134 / 180
最終章「プロポーズは指輪と共に!」
5 お風呂場で
しおりを挟む
―――そして、その日の夕方。
しっかりと仕事を終えた俺は、夕食を取るより先に風呂に入っていた。
……んー、やっぱ帝都で買った石鹸。これいいなぁ、今度帝都に行ったらまた買いに行こー。
俺はもこもこの泡にまみれながら体を洗う。しかし風呂場に置かれている鏡に映る自分を見て眉を寄せた。
……ぐぅ、レノのキスマーク。すんごい主張してる。
俺は首元に手を当てて、赤い鬱血痕を指先で撫でる。それは昨日レノにつけられたものだ。
……あいつぅ、こんなのつけやがって。俺が許可したのはチューだけだったのにぃー。
俺はそう思うけれどレノに言われた言葉も思い出してしまう。
『満足するわけないでしょう? もっと坊ちゃんにキスしたいですし、体にもたくさん触って、坊ちゃんの中まで暴きたいと思ってますよ』
言葉と共にレノの熱を孕んだ瞳も思い出して、俺はドキッとする。おかげで、頬が熱くなってくる。
……あいつ、本当にわかってんのか? 相手は俺だぞ? すんごい美少年でもないのに……いや、まあ父様と母様の遺伝子のおかげで顔はそれなりに整ってるけど、兄様の方が見目麗しいし。レノってば俺相手によ、よ、欲情、すんのか?
自分で言っていて恥ずかしくなってくる。
なので俺はザバーッとお湯を被って泡を流すと、浴槽にじゃぷんっと浸かった。
「余計な事は考えないでおこう、ブクブクブクッ」
俺は顔をお湯につけて、息を吐く。でも、そういう時に限って神聖国でレノに押し倒された時のことが頭に蘇ってしまう。
舌を入れられてねっとりとキスされ、服の下に手を入れられて胸を触られた事を。
……ギャアアアッ!! もー、変な事を思い出さないのッ!
そう俺は自分自身に言い聞かせる。けれど言い聞かせれば言い聞かせるほどに、今までレノにされた事がどんどん思い出されて恥ずかしくなってくる。
告白されて、抱き締められて、キスされて、何度も愛を囁かれた事も。
『好きです、坊ちゃん』
……うーうーっ、なんて恥ずかしい奴なんだ、あいつは。……こちとら慎ましやかな日本人の心(前世)を残してんだぞっ。
俺はお風呂に顔を付けたまま、心のムズムズに戸惑ってしまう。

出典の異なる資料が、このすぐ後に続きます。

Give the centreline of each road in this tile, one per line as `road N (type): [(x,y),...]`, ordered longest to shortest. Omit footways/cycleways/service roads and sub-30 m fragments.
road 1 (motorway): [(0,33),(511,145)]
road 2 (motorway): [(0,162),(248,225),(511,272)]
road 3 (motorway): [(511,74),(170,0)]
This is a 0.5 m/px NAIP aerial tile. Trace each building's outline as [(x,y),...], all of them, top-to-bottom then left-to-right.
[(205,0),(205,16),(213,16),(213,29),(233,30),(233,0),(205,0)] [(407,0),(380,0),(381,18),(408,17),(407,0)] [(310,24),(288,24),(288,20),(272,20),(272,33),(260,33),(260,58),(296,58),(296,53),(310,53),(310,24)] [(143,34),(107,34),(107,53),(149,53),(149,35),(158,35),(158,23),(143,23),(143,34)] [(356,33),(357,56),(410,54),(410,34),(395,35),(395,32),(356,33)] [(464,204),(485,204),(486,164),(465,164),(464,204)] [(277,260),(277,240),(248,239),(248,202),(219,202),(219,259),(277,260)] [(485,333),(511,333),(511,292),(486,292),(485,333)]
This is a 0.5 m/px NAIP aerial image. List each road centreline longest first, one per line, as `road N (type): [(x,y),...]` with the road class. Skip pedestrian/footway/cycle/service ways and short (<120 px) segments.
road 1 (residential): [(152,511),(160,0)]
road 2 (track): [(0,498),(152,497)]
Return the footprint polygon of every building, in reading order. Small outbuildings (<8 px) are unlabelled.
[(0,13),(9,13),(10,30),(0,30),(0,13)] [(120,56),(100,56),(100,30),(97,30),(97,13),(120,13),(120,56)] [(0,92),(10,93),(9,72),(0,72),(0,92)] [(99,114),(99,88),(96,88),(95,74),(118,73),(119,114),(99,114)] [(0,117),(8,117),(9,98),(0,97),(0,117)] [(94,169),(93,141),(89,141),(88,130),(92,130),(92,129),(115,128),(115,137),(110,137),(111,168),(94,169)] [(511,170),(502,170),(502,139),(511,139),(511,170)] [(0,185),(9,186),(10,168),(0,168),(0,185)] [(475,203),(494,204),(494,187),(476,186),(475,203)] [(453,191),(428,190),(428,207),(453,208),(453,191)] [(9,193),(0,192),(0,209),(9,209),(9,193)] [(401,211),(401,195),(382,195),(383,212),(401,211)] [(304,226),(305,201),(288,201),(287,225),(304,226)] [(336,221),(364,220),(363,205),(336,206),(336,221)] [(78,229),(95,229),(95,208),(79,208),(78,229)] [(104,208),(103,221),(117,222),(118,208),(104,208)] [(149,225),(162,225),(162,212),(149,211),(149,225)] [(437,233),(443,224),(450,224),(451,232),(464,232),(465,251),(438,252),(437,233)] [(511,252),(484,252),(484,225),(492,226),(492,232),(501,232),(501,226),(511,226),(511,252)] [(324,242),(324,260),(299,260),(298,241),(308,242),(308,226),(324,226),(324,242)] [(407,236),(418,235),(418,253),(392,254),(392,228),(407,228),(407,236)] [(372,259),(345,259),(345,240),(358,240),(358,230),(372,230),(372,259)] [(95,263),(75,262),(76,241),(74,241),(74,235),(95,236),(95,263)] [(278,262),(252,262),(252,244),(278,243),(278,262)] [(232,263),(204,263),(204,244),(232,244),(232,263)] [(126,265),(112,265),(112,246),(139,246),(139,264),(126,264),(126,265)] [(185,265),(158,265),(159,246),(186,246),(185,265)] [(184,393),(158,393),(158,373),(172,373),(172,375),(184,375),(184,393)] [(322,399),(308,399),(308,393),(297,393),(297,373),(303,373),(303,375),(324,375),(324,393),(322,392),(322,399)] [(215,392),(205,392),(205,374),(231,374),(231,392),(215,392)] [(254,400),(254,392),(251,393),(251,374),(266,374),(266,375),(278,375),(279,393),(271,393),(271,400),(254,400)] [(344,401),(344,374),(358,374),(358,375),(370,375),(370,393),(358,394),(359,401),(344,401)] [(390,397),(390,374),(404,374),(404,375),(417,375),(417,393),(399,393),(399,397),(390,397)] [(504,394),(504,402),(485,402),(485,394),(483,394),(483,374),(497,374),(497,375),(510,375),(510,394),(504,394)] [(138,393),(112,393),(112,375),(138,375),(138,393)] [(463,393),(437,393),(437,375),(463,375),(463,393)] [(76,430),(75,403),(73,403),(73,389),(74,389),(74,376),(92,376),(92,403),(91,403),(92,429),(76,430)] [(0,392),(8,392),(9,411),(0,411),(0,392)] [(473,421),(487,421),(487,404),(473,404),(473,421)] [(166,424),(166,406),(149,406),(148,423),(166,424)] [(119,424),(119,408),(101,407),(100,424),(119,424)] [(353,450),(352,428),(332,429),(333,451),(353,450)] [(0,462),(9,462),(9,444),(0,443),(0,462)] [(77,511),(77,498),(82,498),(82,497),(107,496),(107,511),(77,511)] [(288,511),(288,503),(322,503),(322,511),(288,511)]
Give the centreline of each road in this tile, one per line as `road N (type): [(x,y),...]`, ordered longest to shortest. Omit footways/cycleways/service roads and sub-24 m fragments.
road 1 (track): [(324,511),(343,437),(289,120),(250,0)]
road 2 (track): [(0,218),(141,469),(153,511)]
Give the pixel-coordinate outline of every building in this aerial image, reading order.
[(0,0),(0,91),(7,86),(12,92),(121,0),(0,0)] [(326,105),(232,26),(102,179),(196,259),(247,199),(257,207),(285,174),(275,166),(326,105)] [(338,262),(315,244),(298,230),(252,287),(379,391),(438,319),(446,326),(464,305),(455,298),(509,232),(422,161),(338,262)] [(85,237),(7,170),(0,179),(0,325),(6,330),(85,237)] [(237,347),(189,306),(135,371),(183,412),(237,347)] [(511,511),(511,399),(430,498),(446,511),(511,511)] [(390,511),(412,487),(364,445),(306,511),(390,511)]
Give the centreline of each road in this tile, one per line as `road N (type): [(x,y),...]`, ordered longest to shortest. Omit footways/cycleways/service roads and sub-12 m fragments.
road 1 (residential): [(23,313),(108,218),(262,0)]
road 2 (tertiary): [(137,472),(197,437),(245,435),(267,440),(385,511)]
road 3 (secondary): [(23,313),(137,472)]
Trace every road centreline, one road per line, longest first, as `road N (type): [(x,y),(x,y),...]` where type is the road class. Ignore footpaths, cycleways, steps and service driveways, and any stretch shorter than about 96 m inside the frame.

でも嫌じゃないから質が悪い。
けど、不意にレノのアナコンダ君を思い出した俺は、湯から顔を上げてフルフルと頭を左右に振った。
……いや、でも奴のアナコンダ君は無理! あんなの入るかよ。俺の尻も慎ましやかなんだぞ! 即落ち二コマはぜーったい無理なんだからな!
俺はそう思う。けどBL知識がある俺は、ちょっと考えてしまった。
……で、でも……ほぐしたら、いける、もんなのかな? 大抵の主人公、『無理!』って言いながらも、受け入れてるもんな……うむむ。
BLのえちえちシーンを思い出した俺は、ドキドキしながら恐る恐るお尻に手を伸ばしてみる。だがその時――――。
「キトリー様」
「ぴゃっ!?」
突然浴槽の外から声をかけられて俺は心底驚いた。だってレノが急に呼びかけるんだもん! なので俺は慌てて尻から手を離した。
……俺は何をしようとしてたんだ! なにも触ってません!!
俺は誰に言い訳をするでなく、心の中で叫んだ。しかしそんな俺の心を知らないレノはいつも通りの声色で俺に告げる。
「ただいま戻りました。遅くなり申し訳ございません」
「あ、いや、おかえりっ」
俺はしどろもどろに答える。
……別に帰ってきた報告なんて後ででもいいのに。急に声かけるから驚くじゃん。しかもなんて時に声をかけるんだよっ。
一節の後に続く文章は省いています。